Tissue fibronectin forms fibrillar aggregates at wound healing sites
Plasma fibronectin binds to fibrin within the blood clot that forms in a wound.
Laminin (Most abundant glycoprotein in basement membrane)
Connects cells to underlying ECM components such as type IV collagen and heparan sulfate.
Can also modulate cell proliferation, differentiation, and motility.

23. Fibronectin

24. Laminin

25. Adhesion receptors (Cell adhesion molecules (CAMs))
1- Immunoglobulins
2- Cadherins
3- Selectins
4- Integrins

26. Integrins: - leukocyte adhesion to endothelium.
The main cellular receptors for ECM components, such as fibronectins and laminins.
Present in the plasma membrane of most cells, with the exception of red blood cells.
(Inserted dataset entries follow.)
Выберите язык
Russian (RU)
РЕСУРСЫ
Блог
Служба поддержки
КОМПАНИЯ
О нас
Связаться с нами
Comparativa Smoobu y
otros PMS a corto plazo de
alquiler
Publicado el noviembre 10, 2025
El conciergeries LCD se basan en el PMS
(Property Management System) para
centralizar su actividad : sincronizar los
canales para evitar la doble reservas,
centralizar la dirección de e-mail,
They bind to many ECM components through RGD motifs, initiating signaling cascades that can affect cell locomotion, proliferation, and differentiation.
Their intracellular domains link to actin filaments, thereby affecting cell shape and mobility.
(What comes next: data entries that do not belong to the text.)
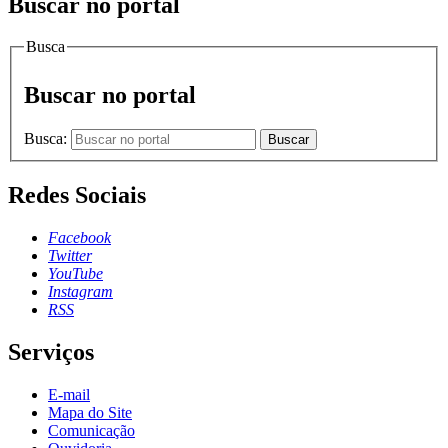
Buscar no portal
Busca
Buscar no portal
Busca:
Buscar
Redes Sociais
Facebook
Twitter
YouTube
Instagram
RSS
Serviços
E-mail
Mapa do Site
Comunicação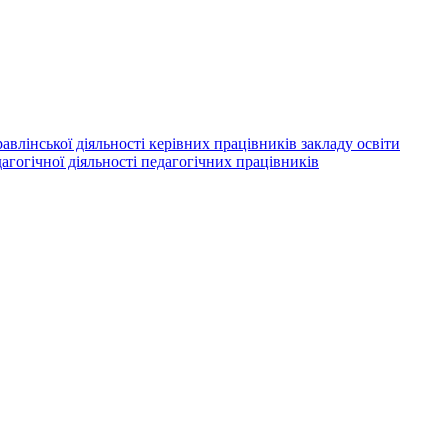
авлінської діяльності керівних працівників закладу освіти
агогічної діяльності педагогічних працівників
27. Functions of the Extracellular Matrix
Mechanical support for cell anchorage and cell migration, and maintenance of cell polarity
Control of cell proliferation by binding and displaying growth factors and by signaling through cellular receptors of the integrin family.
Scaffolding for tissue renewal: integrity of the basement membrane or the stroma of parenchymal cells is critical for the organized regeneration of tissues.
Establishment of tissue microenvironments: Basement membrane acts as a boundary between epithelium and underlying connective tissue.